# Made Redundant after only 3 month employment



## bilic04 (30 Jan 2009)

DH was brought into th bosses office yesterday morning to be told they were lettin go all the sales staff. 
He was only in the company 3 months. They paid him a months notice but did not give him a P45 or an RF51 ( i think that is what it is called) 

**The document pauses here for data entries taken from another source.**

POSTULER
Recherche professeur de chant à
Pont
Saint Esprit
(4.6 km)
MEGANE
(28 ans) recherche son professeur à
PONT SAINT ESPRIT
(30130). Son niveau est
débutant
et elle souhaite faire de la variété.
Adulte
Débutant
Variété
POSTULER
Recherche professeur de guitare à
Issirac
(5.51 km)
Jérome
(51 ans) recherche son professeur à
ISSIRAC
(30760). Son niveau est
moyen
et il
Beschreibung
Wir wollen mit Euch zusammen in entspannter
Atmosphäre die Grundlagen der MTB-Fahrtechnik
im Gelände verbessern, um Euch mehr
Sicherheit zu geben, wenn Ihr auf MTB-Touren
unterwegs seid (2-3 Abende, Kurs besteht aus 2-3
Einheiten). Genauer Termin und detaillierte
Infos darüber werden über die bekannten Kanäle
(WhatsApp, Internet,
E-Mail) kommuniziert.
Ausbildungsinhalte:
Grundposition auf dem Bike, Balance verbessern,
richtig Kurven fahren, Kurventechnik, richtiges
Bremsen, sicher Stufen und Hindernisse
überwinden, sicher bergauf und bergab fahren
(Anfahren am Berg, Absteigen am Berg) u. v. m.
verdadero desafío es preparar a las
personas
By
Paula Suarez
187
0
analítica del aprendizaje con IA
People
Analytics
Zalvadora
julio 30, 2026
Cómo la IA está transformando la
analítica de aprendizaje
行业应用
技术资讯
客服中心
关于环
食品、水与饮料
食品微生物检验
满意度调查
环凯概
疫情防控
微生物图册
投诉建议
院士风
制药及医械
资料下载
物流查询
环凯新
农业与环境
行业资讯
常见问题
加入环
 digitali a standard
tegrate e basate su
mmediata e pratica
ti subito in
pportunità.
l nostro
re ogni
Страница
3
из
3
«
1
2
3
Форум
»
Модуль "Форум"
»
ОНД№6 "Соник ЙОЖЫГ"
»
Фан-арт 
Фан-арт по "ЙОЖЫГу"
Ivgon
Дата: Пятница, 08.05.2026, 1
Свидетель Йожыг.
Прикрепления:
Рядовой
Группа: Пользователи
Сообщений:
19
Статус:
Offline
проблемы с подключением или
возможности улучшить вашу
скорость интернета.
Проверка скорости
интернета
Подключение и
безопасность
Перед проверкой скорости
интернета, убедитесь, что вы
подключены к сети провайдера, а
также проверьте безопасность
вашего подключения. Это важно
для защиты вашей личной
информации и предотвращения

For him to sign on this morning does he need both of these.


----------



## Nutso (30 Jan 2009)

I think you are thinking of an RP50 - AFAIK this only needs to be completed if he is receiving a redundancy payment and after only 3 months he will not be.  He should however receive his P45 if he has been paid up to date.


----------



## bilic04 (30 Jan 2009)

i dont know they wrote him a letter to say that he was being made redundant and that the months wages were tax free and its was a redundancy payment. Will get him to contact them for a P45.

thanks


----------



## Johnboy45 (30 Jan 2009)

they can't just pay a month's wages tax free and say its a redundancy payment.   You are only entitled to redundancy after 2 years working with one employer.   He should received his P45 once he has received all due payments (including any holiday entitlement).  Should also get a P60 for earnings he had with the company in 2008 up to 31 December.


----------



## bilic04 (30 Jan 2009)

got his p60 about 2 weeks ago , so has that, i thought it was a bit odd myself. He was due no hols. had used them over the christmas. 
he emailed the boss today and asked for his P45.


----------



## exbroker (30 Jan 2009)

Hi, our local office will let you sign on with just 2 forms of photo ID and address ID. I was waiting 3 weeks for my P45 and delayed going in. I missed out on my claim for that 3 weeks. I was told I should have just come in and signed on anyway while waiting for the other docs (marriage cert, P45 and RP50 form).


----------



## Sue Ellen (30 Jan 2009)

Sorry to hear that your husband has lost his job.

This key post should give some advice.


----------



## bacchus (31 Jan 2009)

bilic04 said:


> that the months wages were tax free and its was a redundancy payment.



OP may mean an "ex-gratia" payment.


----------